▶ Exercise objective: Going line by line through the records below, count those containing the word "command", then give only the count.

[Saved entries]
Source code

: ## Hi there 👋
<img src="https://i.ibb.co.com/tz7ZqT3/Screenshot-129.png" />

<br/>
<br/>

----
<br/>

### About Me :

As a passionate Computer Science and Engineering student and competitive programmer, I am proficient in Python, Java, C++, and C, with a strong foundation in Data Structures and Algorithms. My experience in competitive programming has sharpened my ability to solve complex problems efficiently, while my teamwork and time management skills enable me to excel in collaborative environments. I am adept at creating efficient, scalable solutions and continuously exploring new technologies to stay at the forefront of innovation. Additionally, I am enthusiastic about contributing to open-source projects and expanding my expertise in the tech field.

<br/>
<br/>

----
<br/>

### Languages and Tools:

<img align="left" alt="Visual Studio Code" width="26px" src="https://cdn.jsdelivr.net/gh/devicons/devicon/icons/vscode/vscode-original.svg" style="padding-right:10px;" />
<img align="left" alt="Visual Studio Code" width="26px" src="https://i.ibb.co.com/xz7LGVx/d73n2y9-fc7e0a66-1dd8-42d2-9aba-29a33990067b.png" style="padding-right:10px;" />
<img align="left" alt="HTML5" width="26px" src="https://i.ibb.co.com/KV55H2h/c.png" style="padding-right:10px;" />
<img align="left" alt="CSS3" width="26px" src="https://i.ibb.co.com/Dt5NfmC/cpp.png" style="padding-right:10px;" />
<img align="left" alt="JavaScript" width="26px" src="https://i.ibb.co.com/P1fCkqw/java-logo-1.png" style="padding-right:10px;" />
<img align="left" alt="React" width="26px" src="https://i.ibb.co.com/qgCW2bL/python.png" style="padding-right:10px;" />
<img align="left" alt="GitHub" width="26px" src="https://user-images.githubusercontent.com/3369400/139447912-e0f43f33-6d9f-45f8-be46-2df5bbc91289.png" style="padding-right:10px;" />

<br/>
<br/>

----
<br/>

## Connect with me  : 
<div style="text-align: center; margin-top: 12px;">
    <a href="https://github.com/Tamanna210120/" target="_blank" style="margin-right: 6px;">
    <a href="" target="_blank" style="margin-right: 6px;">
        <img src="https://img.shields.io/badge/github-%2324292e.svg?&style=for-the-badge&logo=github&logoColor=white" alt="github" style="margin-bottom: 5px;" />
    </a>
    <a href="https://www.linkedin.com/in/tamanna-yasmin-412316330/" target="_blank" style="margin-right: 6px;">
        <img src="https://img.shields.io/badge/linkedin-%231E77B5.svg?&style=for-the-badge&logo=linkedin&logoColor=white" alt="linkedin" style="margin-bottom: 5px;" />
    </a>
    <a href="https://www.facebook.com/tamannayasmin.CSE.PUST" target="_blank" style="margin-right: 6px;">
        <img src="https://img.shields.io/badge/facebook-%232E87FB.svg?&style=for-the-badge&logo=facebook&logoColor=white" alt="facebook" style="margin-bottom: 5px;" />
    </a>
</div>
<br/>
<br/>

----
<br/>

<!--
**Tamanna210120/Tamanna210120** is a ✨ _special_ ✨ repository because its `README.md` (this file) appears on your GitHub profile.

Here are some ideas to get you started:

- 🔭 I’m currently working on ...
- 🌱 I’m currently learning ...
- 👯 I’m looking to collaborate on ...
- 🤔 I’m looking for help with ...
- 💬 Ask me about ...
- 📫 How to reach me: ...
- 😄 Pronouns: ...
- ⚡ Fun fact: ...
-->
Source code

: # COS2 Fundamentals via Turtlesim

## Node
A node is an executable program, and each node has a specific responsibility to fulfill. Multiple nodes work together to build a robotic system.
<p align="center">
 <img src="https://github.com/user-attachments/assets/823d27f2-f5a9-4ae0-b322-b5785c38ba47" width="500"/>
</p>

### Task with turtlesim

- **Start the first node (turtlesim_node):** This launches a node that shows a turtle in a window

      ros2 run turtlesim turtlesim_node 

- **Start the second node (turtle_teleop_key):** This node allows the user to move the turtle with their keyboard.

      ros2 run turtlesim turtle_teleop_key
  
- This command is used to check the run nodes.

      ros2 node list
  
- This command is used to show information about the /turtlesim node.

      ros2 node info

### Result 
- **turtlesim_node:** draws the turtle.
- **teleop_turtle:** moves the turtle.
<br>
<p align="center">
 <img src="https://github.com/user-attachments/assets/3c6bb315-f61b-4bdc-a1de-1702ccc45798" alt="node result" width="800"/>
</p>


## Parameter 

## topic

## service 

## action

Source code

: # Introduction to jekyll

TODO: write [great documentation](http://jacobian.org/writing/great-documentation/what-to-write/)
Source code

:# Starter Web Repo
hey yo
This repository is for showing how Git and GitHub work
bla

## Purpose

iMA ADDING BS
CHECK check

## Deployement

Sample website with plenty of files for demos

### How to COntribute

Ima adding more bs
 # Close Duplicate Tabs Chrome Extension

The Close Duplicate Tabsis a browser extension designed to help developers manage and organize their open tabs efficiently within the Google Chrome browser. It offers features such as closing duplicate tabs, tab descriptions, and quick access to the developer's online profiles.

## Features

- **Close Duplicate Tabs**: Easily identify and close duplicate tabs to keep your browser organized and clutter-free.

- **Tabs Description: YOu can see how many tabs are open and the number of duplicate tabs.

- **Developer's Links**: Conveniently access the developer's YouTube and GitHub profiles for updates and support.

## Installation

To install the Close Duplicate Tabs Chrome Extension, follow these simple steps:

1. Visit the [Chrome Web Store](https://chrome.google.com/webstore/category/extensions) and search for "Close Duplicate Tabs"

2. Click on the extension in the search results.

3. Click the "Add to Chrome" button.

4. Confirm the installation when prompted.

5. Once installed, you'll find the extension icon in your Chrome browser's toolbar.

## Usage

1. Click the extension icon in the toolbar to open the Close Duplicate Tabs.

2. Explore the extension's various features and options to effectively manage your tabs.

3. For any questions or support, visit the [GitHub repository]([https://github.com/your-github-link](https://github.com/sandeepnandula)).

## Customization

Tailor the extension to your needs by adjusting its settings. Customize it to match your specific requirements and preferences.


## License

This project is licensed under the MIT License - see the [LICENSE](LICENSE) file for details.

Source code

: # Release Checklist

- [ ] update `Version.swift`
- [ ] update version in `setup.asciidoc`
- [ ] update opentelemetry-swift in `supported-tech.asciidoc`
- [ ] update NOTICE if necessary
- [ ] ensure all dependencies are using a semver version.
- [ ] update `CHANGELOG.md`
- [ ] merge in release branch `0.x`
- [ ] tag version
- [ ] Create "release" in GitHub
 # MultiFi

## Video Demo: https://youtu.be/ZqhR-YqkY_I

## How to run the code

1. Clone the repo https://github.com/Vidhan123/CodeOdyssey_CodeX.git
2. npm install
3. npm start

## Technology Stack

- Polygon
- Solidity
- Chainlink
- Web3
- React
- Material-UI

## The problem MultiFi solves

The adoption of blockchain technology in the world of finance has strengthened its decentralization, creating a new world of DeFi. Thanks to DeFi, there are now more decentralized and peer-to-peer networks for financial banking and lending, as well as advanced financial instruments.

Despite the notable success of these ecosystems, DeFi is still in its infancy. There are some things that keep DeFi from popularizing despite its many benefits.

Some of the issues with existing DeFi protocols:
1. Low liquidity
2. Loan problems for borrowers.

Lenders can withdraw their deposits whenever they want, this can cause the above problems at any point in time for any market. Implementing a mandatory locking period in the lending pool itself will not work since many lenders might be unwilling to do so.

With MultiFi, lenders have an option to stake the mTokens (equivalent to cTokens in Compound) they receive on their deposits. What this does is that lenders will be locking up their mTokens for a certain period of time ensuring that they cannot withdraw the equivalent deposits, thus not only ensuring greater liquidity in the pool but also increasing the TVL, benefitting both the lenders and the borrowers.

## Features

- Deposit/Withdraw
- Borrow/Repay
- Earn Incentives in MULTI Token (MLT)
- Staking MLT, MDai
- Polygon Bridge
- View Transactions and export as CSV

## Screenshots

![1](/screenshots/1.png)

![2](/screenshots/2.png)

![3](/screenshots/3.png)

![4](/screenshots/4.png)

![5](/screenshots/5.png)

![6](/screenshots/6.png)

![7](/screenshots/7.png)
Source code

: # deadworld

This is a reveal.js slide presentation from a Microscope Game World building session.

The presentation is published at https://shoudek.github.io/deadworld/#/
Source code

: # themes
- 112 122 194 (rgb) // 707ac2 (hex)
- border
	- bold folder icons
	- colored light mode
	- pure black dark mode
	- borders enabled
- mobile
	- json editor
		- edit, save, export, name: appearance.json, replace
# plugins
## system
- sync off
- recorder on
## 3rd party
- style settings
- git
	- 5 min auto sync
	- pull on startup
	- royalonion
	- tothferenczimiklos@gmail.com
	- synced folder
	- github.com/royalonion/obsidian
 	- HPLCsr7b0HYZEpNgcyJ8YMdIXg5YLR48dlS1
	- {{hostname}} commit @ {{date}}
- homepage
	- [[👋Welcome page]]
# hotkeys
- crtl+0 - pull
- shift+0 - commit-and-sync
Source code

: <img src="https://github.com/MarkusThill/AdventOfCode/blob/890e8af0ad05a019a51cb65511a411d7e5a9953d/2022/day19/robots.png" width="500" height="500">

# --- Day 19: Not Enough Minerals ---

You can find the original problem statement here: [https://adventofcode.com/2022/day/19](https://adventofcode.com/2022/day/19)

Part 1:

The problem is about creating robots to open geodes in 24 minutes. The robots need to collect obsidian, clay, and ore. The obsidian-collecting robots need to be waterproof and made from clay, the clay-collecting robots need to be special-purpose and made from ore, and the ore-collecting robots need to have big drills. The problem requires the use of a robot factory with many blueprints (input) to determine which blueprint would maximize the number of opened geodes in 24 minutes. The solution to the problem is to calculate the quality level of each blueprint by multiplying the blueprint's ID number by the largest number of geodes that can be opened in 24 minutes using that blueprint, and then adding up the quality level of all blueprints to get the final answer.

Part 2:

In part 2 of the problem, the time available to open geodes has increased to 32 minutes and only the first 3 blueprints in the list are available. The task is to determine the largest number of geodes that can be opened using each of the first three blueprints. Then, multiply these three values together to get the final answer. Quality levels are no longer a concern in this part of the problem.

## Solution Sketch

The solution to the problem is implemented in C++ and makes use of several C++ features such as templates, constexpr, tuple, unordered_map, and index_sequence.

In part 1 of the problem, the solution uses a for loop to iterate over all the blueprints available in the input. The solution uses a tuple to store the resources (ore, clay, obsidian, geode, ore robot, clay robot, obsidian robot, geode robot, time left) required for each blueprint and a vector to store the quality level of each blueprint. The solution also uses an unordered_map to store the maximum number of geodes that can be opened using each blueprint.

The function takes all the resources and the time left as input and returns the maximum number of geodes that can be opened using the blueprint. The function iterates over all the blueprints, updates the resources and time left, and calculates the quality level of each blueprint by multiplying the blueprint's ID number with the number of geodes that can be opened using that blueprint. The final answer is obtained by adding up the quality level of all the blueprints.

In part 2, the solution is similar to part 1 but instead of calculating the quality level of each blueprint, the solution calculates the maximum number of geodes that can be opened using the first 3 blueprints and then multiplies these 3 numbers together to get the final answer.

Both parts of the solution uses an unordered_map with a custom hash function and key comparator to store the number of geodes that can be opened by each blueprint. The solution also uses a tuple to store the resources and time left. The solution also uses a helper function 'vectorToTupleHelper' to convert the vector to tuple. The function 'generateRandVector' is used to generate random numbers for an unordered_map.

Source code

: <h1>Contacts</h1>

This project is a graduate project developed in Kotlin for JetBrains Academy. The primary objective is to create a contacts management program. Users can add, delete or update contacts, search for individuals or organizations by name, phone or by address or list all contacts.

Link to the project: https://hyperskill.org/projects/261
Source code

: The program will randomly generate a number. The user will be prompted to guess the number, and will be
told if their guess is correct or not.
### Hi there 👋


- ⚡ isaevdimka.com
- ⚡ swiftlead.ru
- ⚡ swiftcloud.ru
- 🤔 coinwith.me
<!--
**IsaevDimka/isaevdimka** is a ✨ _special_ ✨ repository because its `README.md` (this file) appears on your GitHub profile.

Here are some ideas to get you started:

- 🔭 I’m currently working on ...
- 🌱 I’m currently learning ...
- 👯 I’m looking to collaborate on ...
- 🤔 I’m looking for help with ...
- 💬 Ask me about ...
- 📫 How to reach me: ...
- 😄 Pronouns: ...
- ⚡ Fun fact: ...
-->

▶ Exercise solution: 2